## AIM
Pick out every line in the records below that contains the string "typed", and copy each of those lines in full.

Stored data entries
________________

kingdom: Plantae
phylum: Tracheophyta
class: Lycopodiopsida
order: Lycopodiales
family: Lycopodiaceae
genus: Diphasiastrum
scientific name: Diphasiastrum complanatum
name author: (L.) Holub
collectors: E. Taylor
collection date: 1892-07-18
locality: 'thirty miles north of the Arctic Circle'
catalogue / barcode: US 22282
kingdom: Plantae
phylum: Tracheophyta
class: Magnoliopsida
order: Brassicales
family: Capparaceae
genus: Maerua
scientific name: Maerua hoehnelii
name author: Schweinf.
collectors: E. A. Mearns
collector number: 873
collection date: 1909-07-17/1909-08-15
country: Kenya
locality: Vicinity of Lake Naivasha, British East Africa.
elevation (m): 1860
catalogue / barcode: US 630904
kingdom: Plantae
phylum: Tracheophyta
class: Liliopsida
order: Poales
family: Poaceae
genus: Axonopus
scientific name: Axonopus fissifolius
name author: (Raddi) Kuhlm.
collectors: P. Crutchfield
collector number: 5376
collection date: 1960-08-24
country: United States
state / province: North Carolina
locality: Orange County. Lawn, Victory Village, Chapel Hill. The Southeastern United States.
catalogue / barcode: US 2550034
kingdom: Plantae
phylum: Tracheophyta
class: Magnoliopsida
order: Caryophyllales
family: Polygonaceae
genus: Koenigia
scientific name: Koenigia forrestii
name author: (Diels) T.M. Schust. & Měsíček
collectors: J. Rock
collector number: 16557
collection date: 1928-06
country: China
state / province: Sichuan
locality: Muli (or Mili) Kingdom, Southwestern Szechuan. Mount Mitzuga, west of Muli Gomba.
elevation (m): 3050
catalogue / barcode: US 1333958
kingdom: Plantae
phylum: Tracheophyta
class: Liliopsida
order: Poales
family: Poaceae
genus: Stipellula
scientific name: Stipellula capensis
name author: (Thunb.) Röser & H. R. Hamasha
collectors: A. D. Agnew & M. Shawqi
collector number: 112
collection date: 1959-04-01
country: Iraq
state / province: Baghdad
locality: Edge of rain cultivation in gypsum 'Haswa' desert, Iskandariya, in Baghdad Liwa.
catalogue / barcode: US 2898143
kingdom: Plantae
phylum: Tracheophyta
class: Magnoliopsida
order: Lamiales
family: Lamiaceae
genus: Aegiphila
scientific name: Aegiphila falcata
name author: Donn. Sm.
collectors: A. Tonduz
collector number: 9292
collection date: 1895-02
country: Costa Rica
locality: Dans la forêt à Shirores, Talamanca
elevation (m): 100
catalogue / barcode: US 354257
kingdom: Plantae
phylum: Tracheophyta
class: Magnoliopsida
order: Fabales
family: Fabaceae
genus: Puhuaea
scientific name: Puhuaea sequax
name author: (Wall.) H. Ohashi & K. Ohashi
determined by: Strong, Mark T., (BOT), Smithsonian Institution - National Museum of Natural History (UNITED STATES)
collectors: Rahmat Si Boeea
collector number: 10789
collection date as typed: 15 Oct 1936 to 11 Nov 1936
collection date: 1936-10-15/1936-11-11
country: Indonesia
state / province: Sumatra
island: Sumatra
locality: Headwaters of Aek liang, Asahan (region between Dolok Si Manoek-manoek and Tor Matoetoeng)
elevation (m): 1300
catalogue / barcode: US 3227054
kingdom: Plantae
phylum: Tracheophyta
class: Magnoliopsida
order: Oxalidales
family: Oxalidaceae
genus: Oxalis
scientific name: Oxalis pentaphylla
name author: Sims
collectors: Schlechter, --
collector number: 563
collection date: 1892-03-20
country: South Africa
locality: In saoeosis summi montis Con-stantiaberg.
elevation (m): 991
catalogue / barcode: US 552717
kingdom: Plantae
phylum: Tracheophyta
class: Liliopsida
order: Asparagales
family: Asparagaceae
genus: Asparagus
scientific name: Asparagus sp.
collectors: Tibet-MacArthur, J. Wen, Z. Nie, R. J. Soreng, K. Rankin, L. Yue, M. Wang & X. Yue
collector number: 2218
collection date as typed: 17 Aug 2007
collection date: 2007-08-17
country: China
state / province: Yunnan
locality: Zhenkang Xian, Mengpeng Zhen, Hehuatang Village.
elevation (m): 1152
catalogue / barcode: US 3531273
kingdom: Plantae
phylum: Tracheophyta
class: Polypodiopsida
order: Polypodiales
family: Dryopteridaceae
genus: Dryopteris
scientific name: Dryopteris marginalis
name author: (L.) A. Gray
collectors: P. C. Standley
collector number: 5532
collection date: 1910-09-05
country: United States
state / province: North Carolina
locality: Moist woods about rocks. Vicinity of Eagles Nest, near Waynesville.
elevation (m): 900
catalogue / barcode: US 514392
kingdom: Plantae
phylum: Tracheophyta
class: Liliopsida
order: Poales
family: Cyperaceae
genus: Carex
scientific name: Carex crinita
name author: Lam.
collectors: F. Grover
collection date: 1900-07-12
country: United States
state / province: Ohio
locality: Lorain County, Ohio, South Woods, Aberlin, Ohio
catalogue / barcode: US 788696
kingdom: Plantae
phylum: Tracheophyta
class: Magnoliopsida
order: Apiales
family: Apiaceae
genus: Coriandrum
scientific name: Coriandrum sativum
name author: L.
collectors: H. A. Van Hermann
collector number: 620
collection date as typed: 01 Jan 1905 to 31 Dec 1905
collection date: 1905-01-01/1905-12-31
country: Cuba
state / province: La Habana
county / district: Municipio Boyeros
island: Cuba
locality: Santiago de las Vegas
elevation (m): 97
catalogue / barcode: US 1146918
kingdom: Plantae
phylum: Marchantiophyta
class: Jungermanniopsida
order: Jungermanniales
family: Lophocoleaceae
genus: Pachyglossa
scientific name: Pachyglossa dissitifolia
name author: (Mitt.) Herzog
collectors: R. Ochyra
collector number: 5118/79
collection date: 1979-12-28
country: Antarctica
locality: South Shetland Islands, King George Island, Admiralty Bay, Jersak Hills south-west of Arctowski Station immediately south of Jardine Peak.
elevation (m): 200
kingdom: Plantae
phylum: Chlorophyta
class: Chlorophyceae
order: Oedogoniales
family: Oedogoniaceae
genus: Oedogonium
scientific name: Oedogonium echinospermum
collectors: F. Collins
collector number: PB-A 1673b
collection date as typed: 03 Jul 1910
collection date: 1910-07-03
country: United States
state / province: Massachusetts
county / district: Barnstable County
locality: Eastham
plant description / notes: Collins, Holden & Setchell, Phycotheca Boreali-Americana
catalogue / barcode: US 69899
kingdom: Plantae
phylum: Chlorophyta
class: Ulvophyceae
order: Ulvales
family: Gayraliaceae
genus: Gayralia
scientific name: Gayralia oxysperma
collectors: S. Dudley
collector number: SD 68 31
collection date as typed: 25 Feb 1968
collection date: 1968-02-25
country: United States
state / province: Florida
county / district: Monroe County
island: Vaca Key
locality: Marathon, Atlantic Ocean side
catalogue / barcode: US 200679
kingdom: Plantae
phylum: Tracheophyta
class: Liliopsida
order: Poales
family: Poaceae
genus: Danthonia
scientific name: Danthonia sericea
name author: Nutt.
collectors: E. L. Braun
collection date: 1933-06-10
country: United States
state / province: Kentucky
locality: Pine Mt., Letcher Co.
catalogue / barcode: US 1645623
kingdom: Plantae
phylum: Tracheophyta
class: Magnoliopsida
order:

________________

## RESPONSE TO THIS EXERCISE
collection date as typed: 15 Oct 1936 to 11 Nov 1936
collection date as typed: 17 Aug 2007
collection date as typed: 01 Jan 1905 to 31 Dec 1905
collection date as typed: 03 Jul 1910
collection date as typed: 25 Feb 1968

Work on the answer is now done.